A suicide attempt doesn’t just screw you up, it screws up everyone who knows you, in ways you’re too wrapped up in your own misery to fathom. There’s been accidental deaths of people my age, but never anyone I really knew closely. I’ve been damn lucky, I suppose.

I just figured I should throw some sort of personal experience into this thread to balance out my acerbic attempt at philosophy (which might strike some as some sort of flame). :smiley:

Originally posted by demigod
Elucidate, please.

I meant like,if you’re religious which would you be more prone to believe in, God’s teachings or an online quiz result. Ding ding ding.

I’ve tired before, pill overdose.

It’s just that everything seems so… hopeless, and you really feel there’s no way out. IT’s hard to describe actually, it’s unique to each person, problems, emotions about it… common, maybe. But still unique.

The only thing that gets to me about it is people telling me that they wished I succeeded. I’m remembering one person who told me that I should have died. Online. They didn’t even know me.

One person I’d love to be a vicitm of the gene elimination squad.

That’s the only thing that gets to me. “Why don’t you go kill yourself?” Say that and pray I don’t find you.

A relative committed suicide, although I wasn’t really sad or anything. I mean, death happens all the time… I guess I was just heavily desensitized as a child. :smiley:

Originally posted by Evangelion
I meant like,if you’re religious which would you be more prone to believe in, God’s teachings or an online quiz result. Ding ding ding.

I still don’t know where you’re getting this online quiz stuff from as I said it’s not from there :stuck_out_tongue:

Yeah, Dante’s not the oracle of god, Kaiser, but that’s the point. Why would you have any more reason to listen to Eva than him? She can’t decide whether or not they’re punished for suicide.

Grr…well I was…referring to other online hell tests! Yeah!

And no I cant decide because I don’t know. That was basically my whole point…it was a question posed to anyone who could answer it and Demigod basically did.

Oh. Guess I missed that or forgot it after reading it.

No offense SS, but most pill overdoses aren’t real attempts at suicide and more of a cry for help. If you really wanted to end you life, you could very easily.

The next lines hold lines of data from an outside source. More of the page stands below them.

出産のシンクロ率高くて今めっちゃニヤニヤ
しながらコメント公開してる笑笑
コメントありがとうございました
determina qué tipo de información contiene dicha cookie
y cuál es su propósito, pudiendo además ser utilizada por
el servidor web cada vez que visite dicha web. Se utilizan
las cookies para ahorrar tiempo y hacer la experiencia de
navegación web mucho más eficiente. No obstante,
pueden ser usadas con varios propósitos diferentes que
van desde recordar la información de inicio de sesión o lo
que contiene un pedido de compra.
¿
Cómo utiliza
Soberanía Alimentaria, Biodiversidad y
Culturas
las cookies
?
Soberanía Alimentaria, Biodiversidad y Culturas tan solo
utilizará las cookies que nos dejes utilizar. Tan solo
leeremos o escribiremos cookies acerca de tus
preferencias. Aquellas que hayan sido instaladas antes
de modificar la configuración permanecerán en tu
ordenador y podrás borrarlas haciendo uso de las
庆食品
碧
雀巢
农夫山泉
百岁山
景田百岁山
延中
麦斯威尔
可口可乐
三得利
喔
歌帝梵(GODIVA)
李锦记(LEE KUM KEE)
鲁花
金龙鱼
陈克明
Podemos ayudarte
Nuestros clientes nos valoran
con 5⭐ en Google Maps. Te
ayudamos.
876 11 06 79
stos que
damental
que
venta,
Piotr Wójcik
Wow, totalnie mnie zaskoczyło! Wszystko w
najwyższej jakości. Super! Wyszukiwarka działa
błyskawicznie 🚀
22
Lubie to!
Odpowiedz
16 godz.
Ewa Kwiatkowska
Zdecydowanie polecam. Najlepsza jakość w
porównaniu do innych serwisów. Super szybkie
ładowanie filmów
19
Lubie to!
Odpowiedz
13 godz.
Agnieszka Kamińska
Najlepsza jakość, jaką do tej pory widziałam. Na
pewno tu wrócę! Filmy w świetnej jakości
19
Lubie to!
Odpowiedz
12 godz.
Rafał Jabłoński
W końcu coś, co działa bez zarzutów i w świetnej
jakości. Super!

Heh. That’s very true, but it still can be just as fatal. I never really thought about it. I just did it.

My ex-girlfriend tried to take her life several times, she tried to drink herself to death once, tried to cut her wrist but cut them wrong and ran away a few times, to be found in the gutter…
and this all happened after we broke up, you can’t imagine the guilt i felt even though she broke up with me but then she got regrets and wanted me back but i didn’t want to… that really got me to the edge

Nope. No-one has tried to commit suicide in my circle of friends, relatives, or people I know well. They usually come to me if they have problems. Yeah, yeah, yeah…I am not the counselling type, but compare me to my friends, and you’ll have second thoughts!

The only time anyone close to me has died is when my friend’s brother died from brain damage during surgery…he and I used to hang around together…aah, memories…gone to waste on stupid doctors who let him die!!!

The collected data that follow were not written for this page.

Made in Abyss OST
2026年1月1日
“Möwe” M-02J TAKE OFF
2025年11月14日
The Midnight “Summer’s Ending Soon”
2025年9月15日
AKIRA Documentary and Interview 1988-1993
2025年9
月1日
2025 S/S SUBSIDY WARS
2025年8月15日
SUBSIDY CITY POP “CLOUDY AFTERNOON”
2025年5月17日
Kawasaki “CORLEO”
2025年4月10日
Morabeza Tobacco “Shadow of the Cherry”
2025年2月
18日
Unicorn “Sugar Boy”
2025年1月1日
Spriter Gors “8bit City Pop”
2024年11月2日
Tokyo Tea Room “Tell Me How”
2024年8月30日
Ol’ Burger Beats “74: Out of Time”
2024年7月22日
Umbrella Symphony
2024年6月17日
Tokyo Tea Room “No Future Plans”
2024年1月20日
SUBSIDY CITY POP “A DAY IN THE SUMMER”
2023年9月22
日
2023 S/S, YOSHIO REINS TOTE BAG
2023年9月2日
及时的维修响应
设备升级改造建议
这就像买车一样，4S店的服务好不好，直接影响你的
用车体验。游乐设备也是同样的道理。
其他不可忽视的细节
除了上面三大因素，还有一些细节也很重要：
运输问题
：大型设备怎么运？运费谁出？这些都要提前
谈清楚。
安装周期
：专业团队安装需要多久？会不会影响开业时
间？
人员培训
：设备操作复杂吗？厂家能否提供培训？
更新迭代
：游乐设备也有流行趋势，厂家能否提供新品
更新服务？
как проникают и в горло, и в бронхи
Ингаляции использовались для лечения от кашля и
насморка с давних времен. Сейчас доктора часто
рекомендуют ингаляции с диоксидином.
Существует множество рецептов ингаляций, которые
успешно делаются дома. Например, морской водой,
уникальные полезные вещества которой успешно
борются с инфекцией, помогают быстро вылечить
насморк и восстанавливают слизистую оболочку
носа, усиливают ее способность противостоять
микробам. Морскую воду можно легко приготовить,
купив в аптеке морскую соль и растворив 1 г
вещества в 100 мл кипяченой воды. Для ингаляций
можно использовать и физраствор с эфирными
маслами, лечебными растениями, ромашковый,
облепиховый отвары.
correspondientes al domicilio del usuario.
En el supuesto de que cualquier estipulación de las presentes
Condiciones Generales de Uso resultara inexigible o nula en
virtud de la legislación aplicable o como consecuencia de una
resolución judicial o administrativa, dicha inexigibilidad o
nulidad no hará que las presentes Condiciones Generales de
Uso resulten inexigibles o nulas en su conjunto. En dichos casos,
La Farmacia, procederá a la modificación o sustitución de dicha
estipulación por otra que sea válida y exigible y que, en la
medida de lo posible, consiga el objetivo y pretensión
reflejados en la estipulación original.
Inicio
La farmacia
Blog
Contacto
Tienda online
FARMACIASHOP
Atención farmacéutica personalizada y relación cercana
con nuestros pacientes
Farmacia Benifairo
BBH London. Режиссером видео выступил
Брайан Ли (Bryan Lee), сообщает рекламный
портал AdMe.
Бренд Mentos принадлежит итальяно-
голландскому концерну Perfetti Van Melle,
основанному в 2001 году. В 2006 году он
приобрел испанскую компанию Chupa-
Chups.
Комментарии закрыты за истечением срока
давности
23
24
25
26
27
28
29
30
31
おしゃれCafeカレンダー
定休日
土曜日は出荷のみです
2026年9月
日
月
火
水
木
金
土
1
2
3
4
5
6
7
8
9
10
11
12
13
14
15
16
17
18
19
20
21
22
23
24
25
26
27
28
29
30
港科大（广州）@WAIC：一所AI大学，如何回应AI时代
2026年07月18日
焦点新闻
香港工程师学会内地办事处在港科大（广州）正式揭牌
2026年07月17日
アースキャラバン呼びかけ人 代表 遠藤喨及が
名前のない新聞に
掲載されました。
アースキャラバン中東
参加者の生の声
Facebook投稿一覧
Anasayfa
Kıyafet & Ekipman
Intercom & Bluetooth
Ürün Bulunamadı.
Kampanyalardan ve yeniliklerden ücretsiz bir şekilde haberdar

…There, I am done. You may now continue to ignore me.

~Kasumi~

Originally posted by ~Kasumi~
[b]
…There, I am done. You may now continue to ignore me.

~Kasumi~ [/b]

so, we were ignoring you… but ehm what if you get depressed?
and suicide… we would be having a guilt feeling forever. 'so fuck the ignoring… no one likes to be ignored

Originally posted by yoshmeister
What is your reason Charle?, and why have you stopped posting, and coming to the chat?
Thats my bidness.

I never actually knew him, but aparently my dad’s brother committed suicide, by hanging himself. Although, my dad actually doesn’t think it was suicide, if you know what I mean.

Four close friends of mine have killed themselves. 2 other people I knew for a short time also killed themselves. So, I guess I have.

Shit Alyx, that’s bad. You okay over it? I think for something like that you shuold go see a shrink, that stuff can fuck you up. No one has ever done something like this near me, nearest thing is me cutting my arm a bit, for reasons I cannot nor wish to fathom.